-- ABOUT THIS TASK --
Each entry, in full: reproduce it exactly.

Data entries
= = = =
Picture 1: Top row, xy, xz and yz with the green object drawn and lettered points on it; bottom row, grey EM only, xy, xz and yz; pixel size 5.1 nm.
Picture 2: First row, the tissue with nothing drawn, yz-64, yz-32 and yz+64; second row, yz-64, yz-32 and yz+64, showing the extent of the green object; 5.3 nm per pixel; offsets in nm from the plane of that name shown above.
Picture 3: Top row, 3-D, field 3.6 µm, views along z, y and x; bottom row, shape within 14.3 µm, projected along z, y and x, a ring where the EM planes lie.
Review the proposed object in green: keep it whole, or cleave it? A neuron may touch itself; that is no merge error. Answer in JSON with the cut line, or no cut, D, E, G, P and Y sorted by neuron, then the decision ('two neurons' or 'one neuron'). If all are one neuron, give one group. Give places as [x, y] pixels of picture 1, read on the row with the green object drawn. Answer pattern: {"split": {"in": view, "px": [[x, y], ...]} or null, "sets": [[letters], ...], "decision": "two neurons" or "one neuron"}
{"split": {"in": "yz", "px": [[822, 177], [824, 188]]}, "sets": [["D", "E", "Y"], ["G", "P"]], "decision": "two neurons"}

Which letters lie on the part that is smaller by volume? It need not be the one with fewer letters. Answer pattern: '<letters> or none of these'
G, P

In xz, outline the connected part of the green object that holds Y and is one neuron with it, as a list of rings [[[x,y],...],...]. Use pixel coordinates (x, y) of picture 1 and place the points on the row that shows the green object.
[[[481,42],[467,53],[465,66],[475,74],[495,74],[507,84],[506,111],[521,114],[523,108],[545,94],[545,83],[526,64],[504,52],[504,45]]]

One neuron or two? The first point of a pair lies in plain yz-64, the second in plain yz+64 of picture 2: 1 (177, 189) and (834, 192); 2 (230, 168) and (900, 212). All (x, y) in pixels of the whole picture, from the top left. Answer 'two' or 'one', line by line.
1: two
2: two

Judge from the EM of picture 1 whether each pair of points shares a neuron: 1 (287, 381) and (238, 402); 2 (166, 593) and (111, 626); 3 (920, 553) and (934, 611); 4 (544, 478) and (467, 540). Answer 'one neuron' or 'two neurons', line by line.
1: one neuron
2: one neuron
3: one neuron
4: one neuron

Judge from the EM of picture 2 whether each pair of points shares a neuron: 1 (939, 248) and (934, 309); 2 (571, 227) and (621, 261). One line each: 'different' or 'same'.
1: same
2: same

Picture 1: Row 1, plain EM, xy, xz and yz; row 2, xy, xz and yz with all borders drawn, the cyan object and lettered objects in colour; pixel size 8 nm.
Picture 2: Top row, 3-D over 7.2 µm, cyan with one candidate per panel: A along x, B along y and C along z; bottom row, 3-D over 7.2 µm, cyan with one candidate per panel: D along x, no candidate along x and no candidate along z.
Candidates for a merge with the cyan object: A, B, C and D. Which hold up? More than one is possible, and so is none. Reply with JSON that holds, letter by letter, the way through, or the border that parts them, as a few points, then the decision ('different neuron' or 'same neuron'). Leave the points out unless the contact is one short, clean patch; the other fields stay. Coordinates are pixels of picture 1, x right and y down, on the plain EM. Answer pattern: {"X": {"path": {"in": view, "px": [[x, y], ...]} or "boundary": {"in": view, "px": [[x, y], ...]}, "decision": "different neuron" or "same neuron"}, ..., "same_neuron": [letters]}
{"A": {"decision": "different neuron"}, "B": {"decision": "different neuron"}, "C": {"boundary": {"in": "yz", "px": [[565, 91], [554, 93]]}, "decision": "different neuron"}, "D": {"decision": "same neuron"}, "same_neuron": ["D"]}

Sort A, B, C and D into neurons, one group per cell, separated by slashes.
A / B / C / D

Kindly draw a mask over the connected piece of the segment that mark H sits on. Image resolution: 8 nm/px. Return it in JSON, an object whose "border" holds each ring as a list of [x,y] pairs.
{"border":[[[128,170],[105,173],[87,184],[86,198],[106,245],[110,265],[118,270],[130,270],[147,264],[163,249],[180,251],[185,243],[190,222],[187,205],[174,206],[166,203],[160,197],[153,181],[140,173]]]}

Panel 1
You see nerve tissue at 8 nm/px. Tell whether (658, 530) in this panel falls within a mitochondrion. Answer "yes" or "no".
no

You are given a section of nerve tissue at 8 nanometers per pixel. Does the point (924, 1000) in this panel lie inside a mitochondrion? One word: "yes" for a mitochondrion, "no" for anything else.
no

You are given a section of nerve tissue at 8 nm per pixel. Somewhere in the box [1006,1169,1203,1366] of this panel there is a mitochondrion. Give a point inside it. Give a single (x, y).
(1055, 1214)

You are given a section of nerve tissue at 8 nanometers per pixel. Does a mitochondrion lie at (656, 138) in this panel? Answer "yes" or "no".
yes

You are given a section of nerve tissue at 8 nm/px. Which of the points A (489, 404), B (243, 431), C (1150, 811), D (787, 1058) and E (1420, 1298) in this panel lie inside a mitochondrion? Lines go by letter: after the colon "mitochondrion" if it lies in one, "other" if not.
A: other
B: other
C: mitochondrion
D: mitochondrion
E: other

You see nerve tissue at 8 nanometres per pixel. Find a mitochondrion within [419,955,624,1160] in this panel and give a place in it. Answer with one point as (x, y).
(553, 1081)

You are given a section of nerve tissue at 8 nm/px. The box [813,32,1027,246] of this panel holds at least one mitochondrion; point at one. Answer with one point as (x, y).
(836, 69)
= = = =
-- TASK SOLUTION --
Picture 1: Top row, xy, xz and yz with the green object drawn and lettered points on it; bottom row, grey EM only, xy, xz and yz; pixel size 5.1 nm.
Picture 2: First row, the tissue with nothing drawn, yz-64, yz-32 and yz+64; second row, yz-64, yz-32 and yz+64, showing the extent of the green object; 5.3 nm per pixel; offsets in nm from the plane of that name shown above.
Picture 3: Top row, 3-D, field 3.6 µm, views along z, y and x; bottom row, shape within 14.3 µm, projected along z, y and x, a ring where the EM planes lie.
Review the proposed object in green: keep it whole, or cleave it? A neuron may touch itself; that is no merge error. Answer in JSON with the cut line, or no cut, D, E, G, P and Y sorted by neuron, then the decision ('two neurons' or 'one neuron'). If all are one neuron, give one group. Give places as [x, y] pixels of picture 1, read on the row with the green object drawn. Answer pattern: {"split": {"in": view, "px": [[x, y], ...]} or null, "sets": [[letters], ...], "decision": "two neurons" or "one neuron"}
{"split": {"in": "yz", "px": [[822, 177], [824, 188]]}, "sets": [["D", "E", "Y"], ["G", "P"]], "decision": "two neurons"}

Which letters lie on the part that is smaller by volume? It need not be the one with fewer letters. Answer pattern: '<letters> or none of these'
G, P

In xz, outline the connected part of the green object that holds Y and is one neuron with it, as a list of rings [[[x,y],...],...]. Use pixel coordinates (x, y) of picture 1 and place the points on the row that shows the green object.
[[[481,42],[467,53],[465,66],[475,74],[495,74],[507,84],[506,111],[521,114],[523,108],[545,94],[545,83],[526,64],[504,52],[504,45]]]

One neuron or two? The first point of a pair lies in plain yz-64, the second in plain yz+64 of picture 2: 1 (177, 189) and (834, 192); 2 (230, 168) and (900, 212). All (x, y) in pixels of the whole picture, from the top left. Answer 'two' or 'one', line by line.
1: two
2: two

Judge from the EM of picture 1 whether each pair of points shares a neuron: 1 (287, 381) and (238, 402); 2 (166, 593) and (111, 626); 3 (920, 553) and (934, 611); 4 (544, 478) and (467, 540). Answer 'one neuron' or 'two neurons', line by line.
1: one neuron
2: one neuron
3: one neuron
4: one neuron

Judge from the EM of picture 2 whether each pair of points shares a neuron: 1 (939, 248) and (934, 309); 2 (571, 227) and (621, 261). One line each: 'different' or 'same'.
1: same
2: same

Picture 1: Row 1, plain EM, xy, xz and yz; row 2, xy, xz and yz with all borders drawn, the cyan object and lettered objects in colour; pixel size 8 nm.
Picture 2: Top row, 3-D over 7.2 µm, cyan with one candidate per panel: A along x, B along y and C along z; bottom row, 3-D over 7.2 µm, cyan with one candidate per panel: D along x, no candidate along x and no candidate along z.
Candidates for a merge with the cyan object: A, B, C and D. Which hold up? More than one is possible, and so is none. Reply with JSON that holds, letter by letter, the way through, or the border that parts them, as a few points, then the decision ('different neuron' or 'same neuron'). Leave the points out unless the contact is one short, clean patch; the other fields stay. Coordinates are pixels of picture 1, x right and y down, on the plain EM. Answer pattern: {"X": {"path": {"in": view, "px": [[x, y], ...]} or "boundary": {"in": view, "px": [[x, y], ...]}, "decision": "different neuron" or "same neuron"}, ..., "same_neuron": [letters]}
{"A": {"decision": "different neuron"}, "B": {"decision": "different neuron"}, "C": {"boundary": {"in": "yz", "px": [[565, 91], [554, 93]]}, "decision": "different neuron"}, "D": {"decision": "same neuron"}, "same_neuron": ["D"]}

Sort A, B, C and D into neurons, one group per cell, separated by slashes.
A / B / C / D

Kindly draw a mask over the connected piece of the segment that mark H sits on. Image resolution: 8 nm/px. Return it in JSON, an object whose "border" holds each ring as a list of [x,y] pairs.
{"border":[[[128,170],[105,173],[87,184],[86,198],[106,245],[110,265],[118,270],[130,270],[147,264],[163,249],[180,251],[185,243],[190,222],[187,205],[174,206],[166,203],[160,197],[153,181],[140,173]]]}

Panel 1
You see nerve tissue at 8 nm/px. Tell whether (658, 530) in this panel falls within a mitochondrion. Answer "yes" or "no".
no

You are given a section of nerve tissue at 8 nanometers per pixel. Does the point (924, 1000) in this panel lie inside a mitochondrion? One word: "yes" for a mitochondrion, "no" for anything else.
no

You are given a section of nerve tissue at 8 nm per pixel. Somewhere in the box [1006,1169,1203,1366] of this panel there is a mitochondrion. Give a point inside it. Give a single (x, y).
(1055, 1214)

You are given a section of nerve tissue at 8 nanometers per pixel. Does a mitochondrion lie at (656, 138) in this panel? Answer "yes" or "no".
yes

You are given a section of nerve tissue at 8 nm/px. Which of the points A (489, 404), B (243, 431), C (1150, 811), D (787, 1058) and E (1420, 1298) in this panel lie inside a mitochondrion? Lines go by letter: after the colon "mitochondrion" if it lies in one, "other" if not.
A: other
B: other
C: mitochondrion
D: mitochondrion
E: other

You see nerve tissue at 8 nanometres per pixel. Find a mitochondrion within [419,955,624,1160] in this panel and give a place in it. Answer with one point as (x, y).
(553, 1081)

You are given a section of nerve tissue at 8 nm/px. The box [813,32,1027,246] of this panel holds at least one mitochondrion; point at one. Answer with one point as (x, y).
(836, 69)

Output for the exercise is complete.